Task requirements: Emit the text lines of every entry below as a JSON list of strings, one string per line, with blank lines omitted.

+---+

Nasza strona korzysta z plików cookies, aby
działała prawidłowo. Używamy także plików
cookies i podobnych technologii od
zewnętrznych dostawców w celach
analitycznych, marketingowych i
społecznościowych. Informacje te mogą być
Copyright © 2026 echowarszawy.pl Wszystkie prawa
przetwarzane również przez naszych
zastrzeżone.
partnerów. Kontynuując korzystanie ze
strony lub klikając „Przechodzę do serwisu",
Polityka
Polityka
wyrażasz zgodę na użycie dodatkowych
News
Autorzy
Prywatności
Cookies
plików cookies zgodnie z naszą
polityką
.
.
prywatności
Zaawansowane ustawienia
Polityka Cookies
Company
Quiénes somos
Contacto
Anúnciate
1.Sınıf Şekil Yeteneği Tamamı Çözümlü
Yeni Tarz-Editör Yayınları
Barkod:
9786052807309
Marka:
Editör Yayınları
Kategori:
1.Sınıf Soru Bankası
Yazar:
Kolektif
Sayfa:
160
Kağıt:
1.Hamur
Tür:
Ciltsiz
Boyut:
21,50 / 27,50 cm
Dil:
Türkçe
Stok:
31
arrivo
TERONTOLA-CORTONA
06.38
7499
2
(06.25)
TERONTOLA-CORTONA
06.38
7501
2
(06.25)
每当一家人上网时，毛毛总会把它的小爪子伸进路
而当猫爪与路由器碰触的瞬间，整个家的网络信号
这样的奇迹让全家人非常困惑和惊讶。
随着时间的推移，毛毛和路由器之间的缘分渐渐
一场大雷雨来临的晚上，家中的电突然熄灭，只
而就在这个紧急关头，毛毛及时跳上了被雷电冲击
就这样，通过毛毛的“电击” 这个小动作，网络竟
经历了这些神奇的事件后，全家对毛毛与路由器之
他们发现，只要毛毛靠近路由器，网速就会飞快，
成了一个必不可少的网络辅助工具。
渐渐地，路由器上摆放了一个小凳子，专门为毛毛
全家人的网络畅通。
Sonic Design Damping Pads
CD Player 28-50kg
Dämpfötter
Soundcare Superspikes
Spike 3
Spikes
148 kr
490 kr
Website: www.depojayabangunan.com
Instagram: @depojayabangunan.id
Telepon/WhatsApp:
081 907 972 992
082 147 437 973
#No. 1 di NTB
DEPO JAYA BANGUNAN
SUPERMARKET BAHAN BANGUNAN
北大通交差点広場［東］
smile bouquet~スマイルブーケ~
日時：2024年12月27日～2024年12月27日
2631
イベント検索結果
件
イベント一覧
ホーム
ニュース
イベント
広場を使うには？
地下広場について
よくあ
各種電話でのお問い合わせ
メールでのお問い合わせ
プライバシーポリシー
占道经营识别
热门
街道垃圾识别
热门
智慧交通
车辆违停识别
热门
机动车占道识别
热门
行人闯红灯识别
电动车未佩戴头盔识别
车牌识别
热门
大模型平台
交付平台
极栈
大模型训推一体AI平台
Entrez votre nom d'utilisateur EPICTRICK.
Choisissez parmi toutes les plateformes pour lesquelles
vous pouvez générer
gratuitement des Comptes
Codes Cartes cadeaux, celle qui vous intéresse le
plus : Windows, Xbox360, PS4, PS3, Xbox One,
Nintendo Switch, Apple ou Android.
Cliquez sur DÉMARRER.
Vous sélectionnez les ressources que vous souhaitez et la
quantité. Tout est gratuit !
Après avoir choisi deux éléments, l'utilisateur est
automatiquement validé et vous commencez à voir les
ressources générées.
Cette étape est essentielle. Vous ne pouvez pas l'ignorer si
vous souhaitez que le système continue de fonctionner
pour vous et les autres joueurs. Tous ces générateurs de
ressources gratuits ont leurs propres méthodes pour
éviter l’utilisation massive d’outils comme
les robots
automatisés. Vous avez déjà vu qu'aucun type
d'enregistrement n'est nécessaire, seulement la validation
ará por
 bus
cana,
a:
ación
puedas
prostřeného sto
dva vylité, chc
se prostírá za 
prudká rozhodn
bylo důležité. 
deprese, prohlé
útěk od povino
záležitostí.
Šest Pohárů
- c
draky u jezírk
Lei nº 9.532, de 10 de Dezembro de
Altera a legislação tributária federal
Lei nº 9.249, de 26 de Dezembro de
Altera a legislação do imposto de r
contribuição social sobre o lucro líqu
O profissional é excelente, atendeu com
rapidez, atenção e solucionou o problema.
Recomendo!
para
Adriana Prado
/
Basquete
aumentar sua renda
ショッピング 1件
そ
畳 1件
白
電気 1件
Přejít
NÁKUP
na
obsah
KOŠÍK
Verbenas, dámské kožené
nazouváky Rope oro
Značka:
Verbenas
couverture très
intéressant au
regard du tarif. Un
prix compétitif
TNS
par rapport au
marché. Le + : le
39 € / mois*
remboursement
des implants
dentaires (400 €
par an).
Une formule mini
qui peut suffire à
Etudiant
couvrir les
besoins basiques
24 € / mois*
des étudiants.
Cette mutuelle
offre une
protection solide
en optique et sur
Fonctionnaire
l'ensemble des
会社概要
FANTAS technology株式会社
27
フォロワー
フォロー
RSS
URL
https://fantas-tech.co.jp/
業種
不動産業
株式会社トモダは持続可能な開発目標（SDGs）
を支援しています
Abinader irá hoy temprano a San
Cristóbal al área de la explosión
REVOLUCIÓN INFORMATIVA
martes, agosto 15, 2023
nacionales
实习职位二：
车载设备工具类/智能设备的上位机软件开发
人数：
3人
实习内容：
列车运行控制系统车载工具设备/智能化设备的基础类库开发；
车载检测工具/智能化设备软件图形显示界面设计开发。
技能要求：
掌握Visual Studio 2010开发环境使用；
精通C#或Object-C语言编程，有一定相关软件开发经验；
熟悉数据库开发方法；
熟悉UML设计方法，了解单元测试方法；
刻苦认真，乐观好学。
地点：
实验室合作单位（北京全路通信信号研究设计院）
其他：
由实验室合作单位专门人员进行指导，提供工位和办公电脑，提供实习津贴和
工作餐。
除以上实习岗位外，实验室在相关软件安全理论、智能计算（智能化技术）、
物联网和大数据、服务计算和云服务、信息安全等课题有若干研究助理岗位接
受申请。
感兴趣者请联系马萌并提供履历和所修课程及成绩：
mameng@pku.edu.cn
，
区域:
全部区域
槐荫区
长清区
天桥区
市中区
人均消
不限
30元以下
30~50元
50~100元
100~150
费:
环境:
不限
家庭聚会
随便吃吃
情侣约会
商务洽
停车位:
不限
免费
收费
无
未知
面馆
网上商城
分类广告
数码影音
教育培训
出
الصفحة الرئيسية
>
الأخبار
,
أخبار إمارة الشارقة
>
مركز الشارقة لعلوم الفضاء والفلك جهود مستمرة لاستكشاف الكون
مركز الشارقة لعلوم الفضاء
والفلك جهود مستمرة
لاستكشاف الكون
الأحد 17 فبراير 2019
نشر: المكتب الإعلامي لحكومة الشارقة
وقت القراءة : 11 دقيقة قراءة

+---+

Output of the exercise:
[
  "Nasza strona korzysta z plików cookies, aby",
  "działała prawidłowo. Używamy także plików",
  "cookies i podobnych technologii od",
  "zewnętrznych dostawców w celach",
  "analitycznych, marketingowych i",
  "społecznościowych. Informacje te mogą być",
  "Copyright © 2026 echowarszawy.pl Wszystkie prawa",
  "przetwarzane również przez naszych",
  "zastrzeżone.",
  "partnerów. Kontynuując korzystanie ze",
  "strony lub klikając „Przechodzę do serwisu\",",
  "Polityka",
  "Polityka",
  "wyrażasz zgodę na użycie dodatkowych",
  "News",
  "Autorzy",
  "Prywatności",
  "Cookies",
  "plików cookies zgodnie z naszą",
  "polityką",
  ".",
  ".",
  "prywatności",
  "Zaawansowane ustawienia",
  "Polityka Cookies",
  "Company",
  "Quiénes somos",
  "Contacto",
  "Anúnciate",
  "1.Sınıf Şekil Yeteneği Tamamı Çözümlü",
  "Yeni Tarz-Editör Yayınları",
  "Barkod:",
  "9786052807309",
  "Marka:",
  "Editör Yayınları",
  "Kategori:",
  "1.Sınıf Soru Bankası",
  "Yazar:",
  "Kolektif",
  "Sayfa:",
  "160",
  "Kağıt:",
  "1.Hamur",
  "Tür:",
  "Ciltsiz",
  "Boyut:",
  "21,50 / 27,50 cm",
  "Dil:",
  "Türkçe",
  "Stok:",
  "31",
  "arrivo",
  "TERONTOLA-CORTONA",
  "06.38",
  "7499",
  "2",
  "(06.25)",
  "TERONTOLA-CORTONA",
  "06.38",
  "7501",
  "2",
  "(06.25)",
  "每当一家人上网时，毛毛总会把它的小爪子伸进路",
  "而当猫爪与路由器碰触的瞬间，整个家的网络信号",
  "这样的奇迹让全家人非常困惑和惊讶。",
  "随着时间的推移，毛毛和路由器之间的缘分渐渐",
  "一场大雷雨来临的晚上，家中的电突然熄灭，只",
  "而就在这个紧急关头，毛毛及时跳上了被雷电冲击",
  "就这样，通过毛毛的“电击” 这个小动作，网络竟",
  "经历了这些神奇的事件后，全家对毛毛与路由器之",
  "他们发现，只要毛毛靠近路由器，网速就会飞快，",
  "成了一个必不可少的网络辅助工具。",
  "渐渐地，路由器上摆放了一个小凳子，专门为毛毛",
  "全家人的网络畅通。",
  "Sonic Design Damping Pads",
  "CD Player 28-50kg",
  "Dämpfötter",
  "Soundcare Superspikes",
  "Spike 3",
  "Spikes",
  "148 kr",
  "490 kr",
  "Website: www.depojayabangunan.com",
  "Instagram: @depojayabangunan.id",
  "Telepon/WhatsApp:",
  "081 907 972 992",
  "082 147 437 973",
  "#No. 1 di NTB",
  "DEPO JAYA BANGUNAN",
  "SUPERMARKET BAHAN BANGUNAN",
  "北大通交差点広場［東］",
  "smile bouquet~スマイルブーケ~",
  "日時：2024年12月27日～2024年12月27日",
  "2631",
  "イベント検索結果",
  "件",
  "イベント一覧",
  "ホーム",
  "ニュース",
  "イベント",
  "広場を使うには？",
  "地下広場について",
  "よくあ",
  "各種電話でのお問い合わせ",
  "メールでのお問い合わせ",
  "プライバシーポリシー",
  "占道经营识别",
  "热门",
  "街道垃圾识别",
  "热门",
  "智慧交通",
  "车辆违停识别",
  "热门",
  "机动车占道识别",
  "热门",
  "行人闯红灯识别",
  "电动车未佩戴头盔识别",
  "车牌识别",
  "热门",
  "大模型平台",
  "交付平台",
  "极栈",
  "大模型训推一体AI平台",
  "Entrez votre nom d'utilisateur EPICTRICK.",
  "Choisissez parmi toutes les plateformes pour lesquelles",
  "vous pouvez générer",
  "gratuitement des Comptes",
  "Codes Cartes cadeaux, celle qui vous intéresse le",
  "plus : Windows, Xbox360, PS4, PS3, Xbox One,",
  "Nintendo Switch, Apple ou Android.",
  "Cliquez sur DÉMARRER.",
  "Vous sélectionnez les ressources que vous souhaitez et la",
  "quantité. Tout est gratuit !",
  "Après avoir choisi deux éléments, l'utilisateur est",
  "automatiquement validé et vous commencez à voir les",
  "ressources générées.",
  "Cette étape est essentielle. Vous ne pouvez pas l'ignorer si",
  "vous souhaitez que le système continue de fonctionner",
  "pour vous et les autres joueurs. Tous ces générateurs de",
  "ressources gratuits ont leurs propres méthodes pour",
  "éviter l’utilisation massive d’outils comme",
  "les robots",
  "automatisés. Vous avez déjà vu qu'aucun type",
  "d'enregistrement n'est nécessaire, seulement la validation",
  "ará por",
  " bus",
  "cana,",
  "a:",
  "ación",
  "puedas",
  "prostřeného sto",
  "dva vylité, chc",
  "se prostírá za ",
  "prudká rozhodn",
  "bylo důležité. ",
  "deprese, prohlé",
  "útěk od povino",
  "záležitostí.",
  "Šest Pohárů",
  "- c",
  "draky u jezírk",
  "Lei nº 9.532, de 10 de Dezembro de",
  "Altera a legislação tributária federal",
  "Lei nº 9.249, de 26 de Dezembro de",
  "Altera a legislação do imposto de r",
  "contribuição social sobre o lucro líqu",
  "O profissional é excelente, atendeu com",
  "rapidez, atenção e solucionou o problema.",
  "Recomendo!",
  "para",
  "Adriana Prado",
  "/",
  "Basquete",
  "aumentar sua renda",
  "ショッピング 1件",
  "そ",
  "畳 1件",
  "白",
  "電気 1件",
  "Přejít",
  "NÁKUP",
  "na",
  "obsah",
  "KOŠÍK",
  "Verbenas, dámské kožené",
  "nazouváky Rope oro",
  "Značka:",
  "Verbenas",
  "couverture très",
  "intéressant au",
  "regard du tarif. Un",
  "prix compétitif",
  "TNS",
  "par rapport au",
  "marché. Le + : le",
  "39 € / mois*",
  "remboursement",
  "des implants",
  "dentaires (400 €",
  "par an).",
  "Une formule mini",
  "qui peut suffire à",
  "Etudiant",
  "couvrir les",
  "besoins basiques",
  "24 € / mois*",
  "des étudiants.",
  "Cette mutuelle",
  "offre une",
  "protection solide",
  "en optique et sur",
  "Fonctionnaire",
  "l'ensemble des",
  "会社概要",
  "FANTAS technology株式会社",
  "27",
  "フォロワー",
  "フォロー",
  "RSS",
  "URL",
  "https://fantas-tech.co.jp/",
  "業種",
  "不動産業",
  "株式会社トモダは持続可能な開発目標（SDGs）",
  "を支援しています",
  "Abinader irá hoy temprano a San",
  "Cristóbal al área de la explosión",
  "REVOLUCIÓN INFORMATIVA",
  "martes, agosto 15, 2023",
  "nacionales",
  "实习职位二：",
  "车载设备工具类/智能设备的上位机软件开发",
  "人数：",
  "3人",
  "实习内容：",
  "列车运行控制系统车载工具设备/智能化设备的基础类库开发；",
  "车载检测工具/智能化设备软件图形显示界面设计开发。",
  "技能要求：",
  "掌握Visual Studio 2010开发环境使用；",
  "精通C#或Object-C语言编程，有一定相关软件开发经验；",
  "熟悉数据库开发方法；",
  "熟悉UML设计方法，了解单元测试方法；",
  "刻苦认真，乐观好学。",
  "地点：",
  "实验室合作单位（北京全路通信信号研究设计院）",
  "其他：",
  "由实验室合作单位专门人员进行指导，提供工位和办公电脑，提供实习津贴和",
  "工作餐。",
  "除以上实习岗位外，实验室在相关软件安全理论、智能计算（智能化技术）、",
  "物联网和大数据、服务计算和云服务、信息安全等课题有若干研究助理岗位接",
  "受申请。",
  "感兴趣者请联系马萌并提供履历和所修课程及成绩：",
  "mameng@pku.edu.cn",
  "，",
  "区域:",
  "全部区域",
  "槐荫区",
  "长清区",
  "天桥区",
  "市中区",
  "人均消",
  "不限",
  "30元以下",
  "30~50元",
  "50~100元",
  "100~150",
  "费:",
  "环境:",
  "不限",
  "家庭聚会",
  "随便吃吃",
  "情侣约会",
  "商务洽",
  "停车位:",
  "不限",
  "免费",
  "收费",
  "无",
  "未知",
  "面馆",
  "网上商城",
  "分类广告",
  "数码影音",
  "教育培训",
  "出",
  "الصفحة الرئيسية",
  ">",
  "الأخبار",
  ",",
  "أخبار إمارة الشارقة",
  ">",
  "مركز الشارقة لعلوم الفضاء والفلك جهود مستمرة لاستكشاف الكون",
  "مركز الشارقة لعلوم الفضاء",
  "والفلك جهود مستمرة",
  "لاستكشاف الكون",
  "الأحد 17 فبراير 2019",
  "نشر: المكتب الإعلامي لحكومة الشارقة",
  "وقت القراءة : 11 دقيقة قراءة"
]